Will AI Replace Mid-Level Engineers by 2025? Not So Fast, Mark Zuckerberg

It’s hard to ignore the growing buzz around artificial intelligence (AI) and its potential impact on various industries. Recently, Mark Zuckerberg predicted on Joe Rogan’s podcast that AI could replace mid-level engineers by 2025. While it’s a compelling narrative, it misses the mark for several reasons. Let’s unpack why this prediction is more hype than reality.

Companies Aren’t Fully Using Their Own AI Tools

Take Salesforce as a prime example. The company has heavily promoted its AI-powered sales agents, touting them as the future of sales. Yet, if you look at Salesforce’s own career page, approximately 75% of their job postings (775 out of 1035 as of Jan 16, 2025) are for sales roles. If their AI tools were truly ready to replace human salespeople, why wouldn’t Salesforce “dogfood” their own product, slash sales jobs, and reap massive savings?

Dogfooding Gone Wrong

This disconnect isn’t unique to Salesforce.
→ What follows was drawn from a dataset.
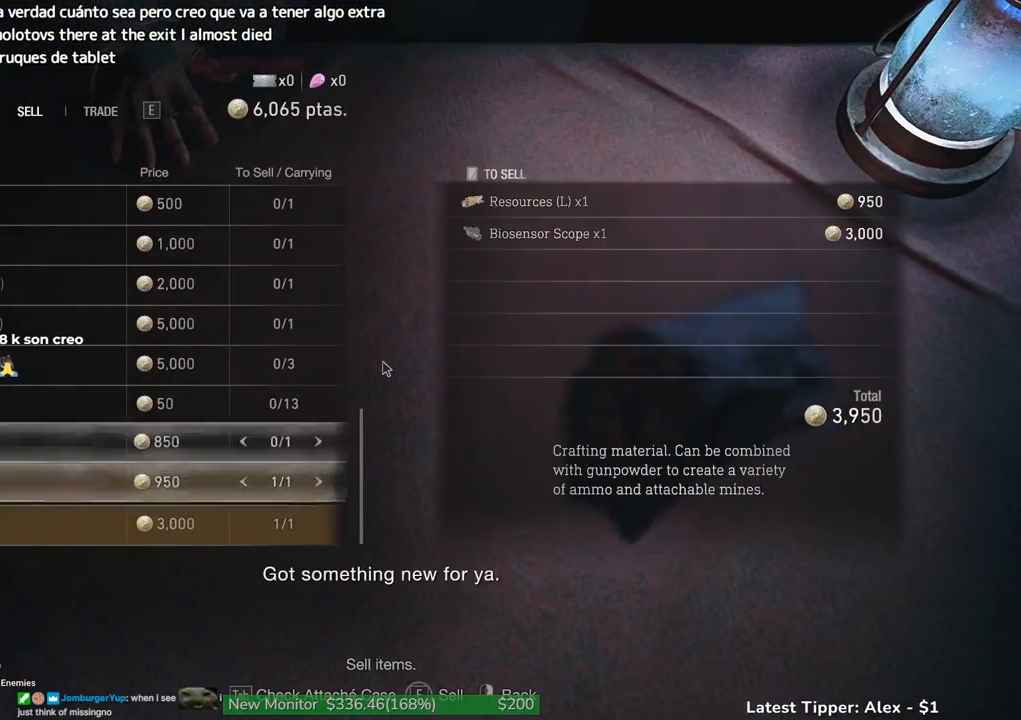
{"keys": ["s"], "mouse": [], "events": [[50, "a", "down"], [50, "w", "up"], [150, "a", "up"], [250, "mouse_wheel", "down"], [383, "mouse_wheel", "up"], [483, "s", "down"]]}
Many companies pushing AI solutions still rely heavily on human expertise to deliver the results they promise. It’s one thing to sell the dream of AI-driven automation, but it’s another to trust your core operations to it. If organizations like Salesforce, which stand to gain the most from successful AI adoption, aren’t betting the farm on their own tools, why should we believe AI will displace engineers en masse at other companies?

AI-Generated Code Still Needs Maintenance

Even if AI can write functional code, that doesn’t eliminate the need for mid-level engineers. All code, no matter how well-written, eventually requires updates. Security vulnerabilities need patching, APIs evolve, dependencies get deprecated, and business requirements change. Who’s going to handle these inevitable maintenance tasks? AI might be able to assist, but it can’t completely replace the nuanced understanding of a system that a human engineer provides.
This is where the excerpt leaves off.